▶ **YOUR ASSIGNMENT**:
Reproduce verbatim the portion of the link() security post between "Followup to: <s5g3cxwk8bv.fsf@egghead.curl.com>" and "would go farther.", inclusive.

Re: link() security

H. Peter Anvin (hpa@zytor.com)
15 Apr 2002 18:37:19 -0700


Followup to: <s5g3cxwk8bv.fsf@egghead.curl.com>
By author: "Patrick J. LoPresti" <patl@curl.com>
In newsgroup: linux.dev.kernel
> >
> > It depends on your access patterns. Newer news server use what I
> > would classify as custom filesystems (which is what binary databases
> > are, by and large) rather than "single files."
>
> Exactly. Although I would go farther.
>
> I would not be at all surprised if a traditional news spool worked
> just fine on a "real" high-performance file system; i.e., one whose
> lookup/creat/unlink was not linear in the number of directory entries.
> I wonder how well an old-fashioned news spool would perform on XFS,
> for instance.
>
> "One file per message" has many advantages, both for news and for
> mail. The biggest advantage is conceptual simplicity. It is really
> nice when you can use traditional Unix tools (like grep, mv, rm) to
> fix things when they break. Because they always break, sooner or
> later.

▶ **PROVIDED MATERIAL**:
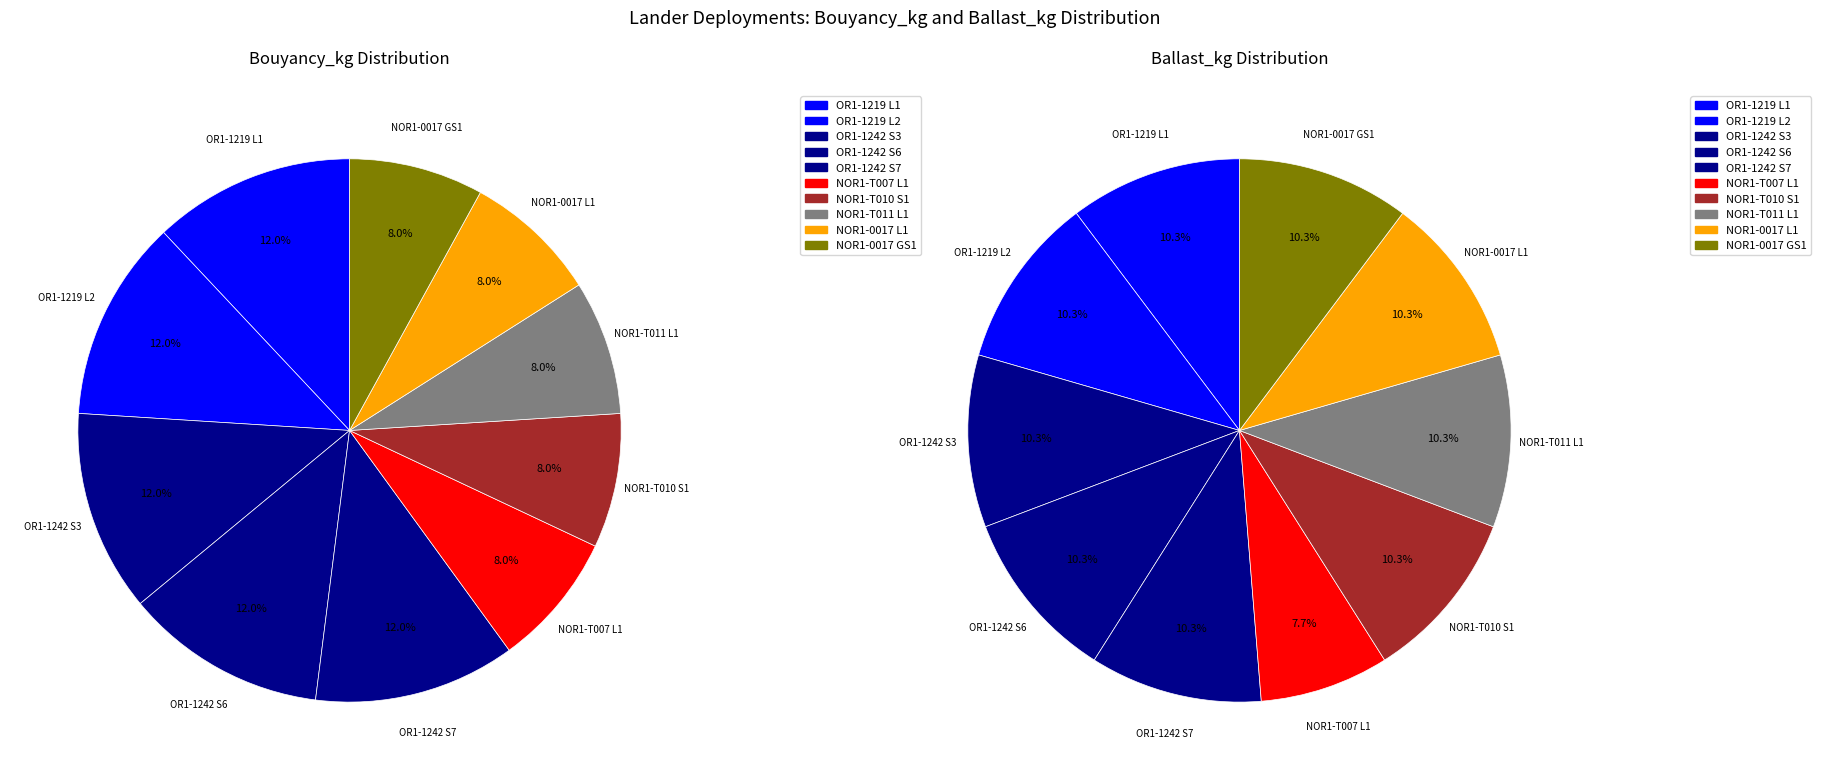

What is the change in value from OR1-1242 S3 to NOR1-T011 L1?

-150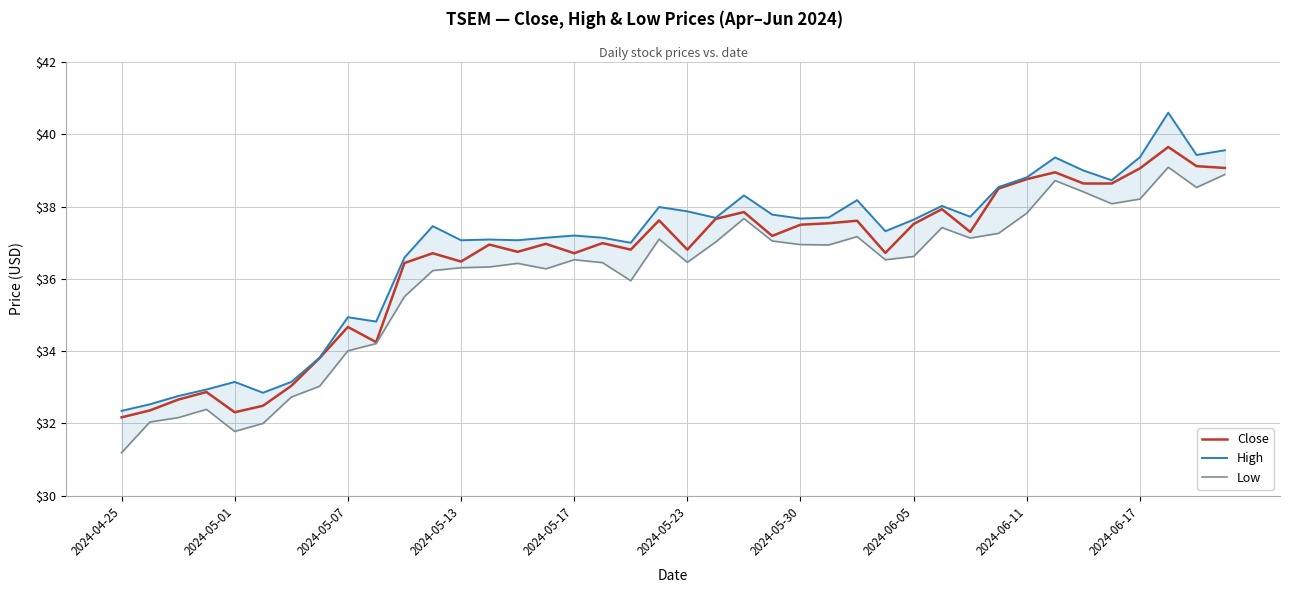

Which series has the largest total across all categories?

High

▶ **TASK RESULT**:
Followup to: <s5g3cxwk8bv.fsf@egghead.curl.com>
By author: "Patrick J. LoPresti" <patl@curl.com>
In newsgroup: linux.dev.kernel
> >
> > It depends on your access patterns. Newer news server use what I
> > would classify as custom filesystems (which is what binary databases
> > are, by and large) rather than "single files."
>
> Exactly. Although I would go farther.